→ **Records provided**:
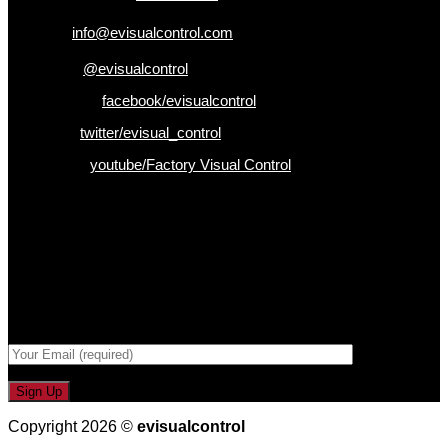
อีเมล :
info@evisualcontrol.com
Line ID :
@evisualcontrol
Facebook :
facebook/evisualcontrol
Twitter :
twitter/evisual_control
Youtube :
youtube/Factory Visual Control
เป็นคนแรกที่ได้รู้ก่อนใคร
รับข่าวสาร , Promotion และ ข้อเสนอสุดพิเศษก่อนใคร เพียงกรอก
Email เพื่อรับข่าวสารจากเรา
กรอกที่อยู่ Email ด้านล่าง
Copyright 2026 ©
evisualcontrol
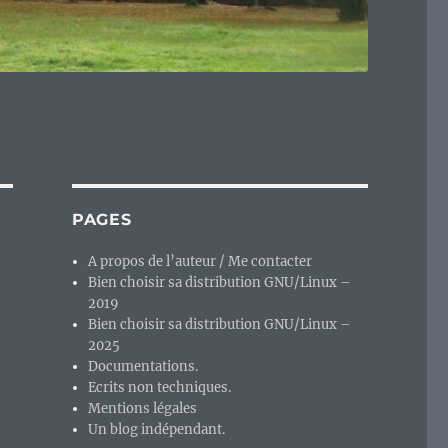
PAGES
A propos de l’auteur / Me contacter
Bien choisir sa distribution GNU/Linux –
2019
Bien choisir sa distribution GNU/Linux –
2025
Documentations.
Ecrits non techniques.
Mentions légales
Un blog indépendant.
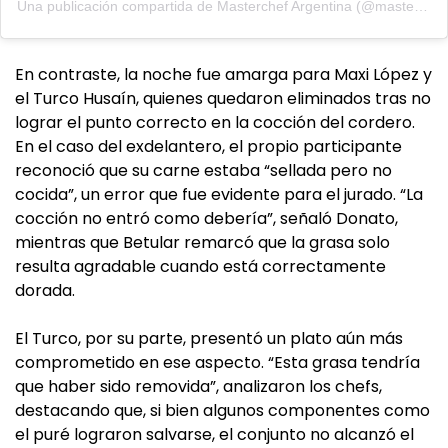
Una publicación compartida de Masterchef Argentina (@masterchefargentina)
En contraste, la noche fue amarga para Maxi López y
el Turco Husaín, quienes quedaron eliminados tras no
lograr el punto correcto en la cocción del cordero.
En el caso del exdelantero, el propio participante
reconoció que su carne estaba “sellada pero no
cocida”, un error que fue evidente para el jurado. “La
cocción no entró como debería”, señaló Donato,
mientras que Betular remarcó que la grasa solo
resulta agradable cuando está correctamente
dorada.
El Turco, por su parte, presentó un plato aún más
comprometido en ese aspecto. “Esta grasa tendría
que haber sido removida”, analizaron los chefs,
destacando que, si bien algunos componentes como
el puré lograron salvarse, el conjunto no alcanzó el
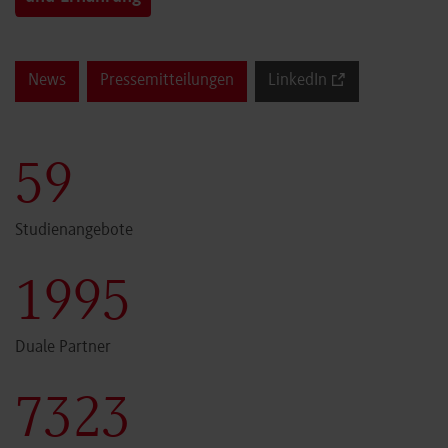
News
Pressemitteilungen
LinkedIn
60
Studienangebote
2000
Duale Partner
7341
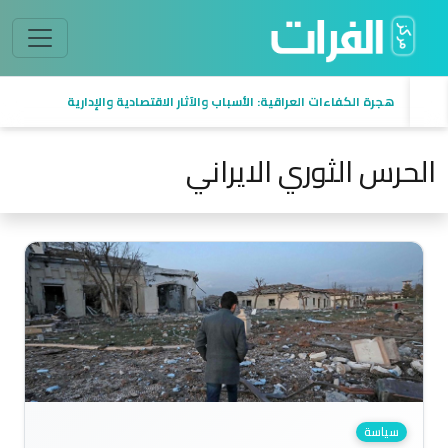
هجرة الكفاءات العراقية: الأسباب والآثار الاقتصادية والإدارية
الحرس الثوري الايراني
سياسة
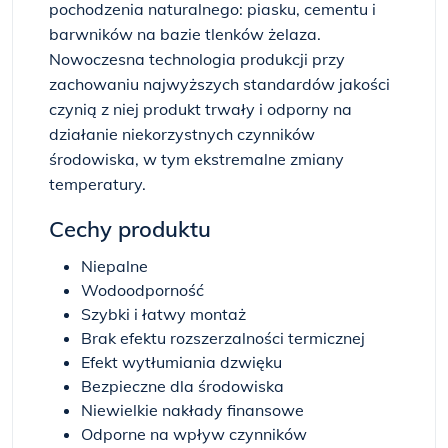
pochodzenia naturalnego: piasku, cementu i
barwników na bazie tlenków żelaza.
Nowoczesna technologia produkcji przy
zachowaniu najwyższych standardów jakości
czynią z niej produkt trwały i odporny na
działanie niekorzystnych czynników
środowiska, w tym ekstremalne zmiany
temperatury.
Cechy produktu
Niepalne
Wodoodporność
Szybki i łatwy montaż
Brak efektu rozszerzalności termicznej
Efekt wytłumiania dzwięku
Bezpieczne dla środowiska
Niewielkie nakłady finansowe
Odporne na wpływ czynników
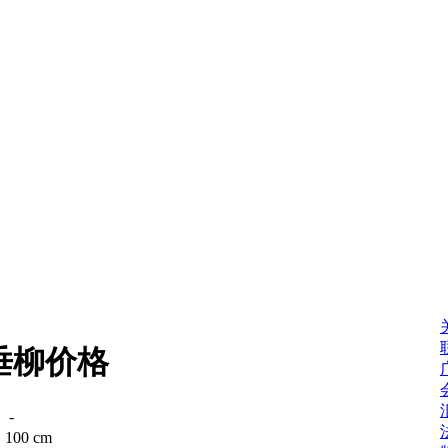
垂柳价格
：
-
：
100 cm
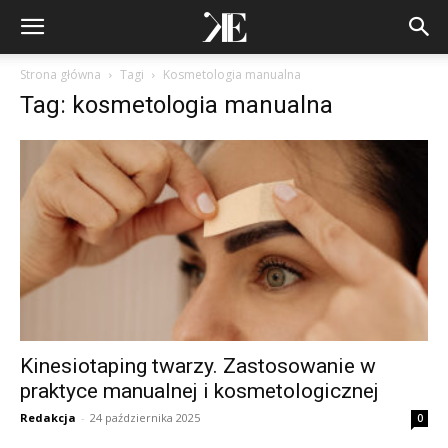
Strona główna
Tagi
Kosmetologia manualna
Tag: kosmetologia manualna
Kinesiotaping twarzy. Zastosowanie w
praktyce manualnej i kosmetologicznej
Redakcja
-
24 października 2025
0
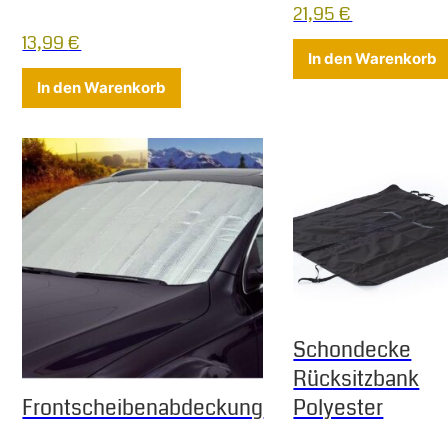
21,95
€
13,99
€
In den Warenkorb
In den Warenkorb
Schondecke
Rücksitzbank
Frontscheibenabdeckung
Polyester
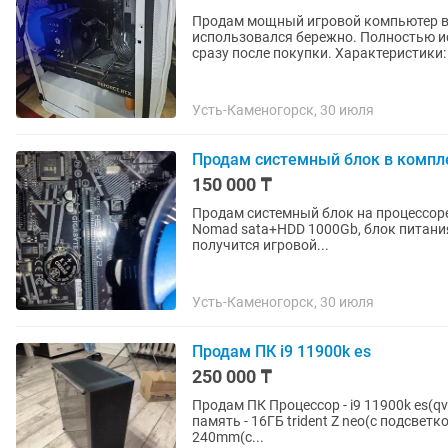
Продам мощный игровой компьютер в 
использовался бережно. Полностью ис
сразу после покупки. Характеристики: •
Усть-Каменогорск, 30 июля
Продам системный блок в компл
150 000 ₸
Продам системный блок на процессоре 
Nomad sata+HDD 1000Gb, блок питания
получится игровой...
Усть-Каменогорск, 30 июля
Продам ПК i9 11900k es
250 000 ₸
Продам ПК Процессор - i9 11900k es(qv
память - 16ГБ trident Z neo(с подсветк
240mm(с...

→ **Job item**:
Select all lines in the listing above where the word "อนใคร" appears, and show them.

→ **Answer section**:
เป็นคนแรกที่ได้รู้ก่อนใคร
รับข่าวสาร , Promotion และ ข้อเสนอสุดพิเศษก่อนใคร เพียงกรอก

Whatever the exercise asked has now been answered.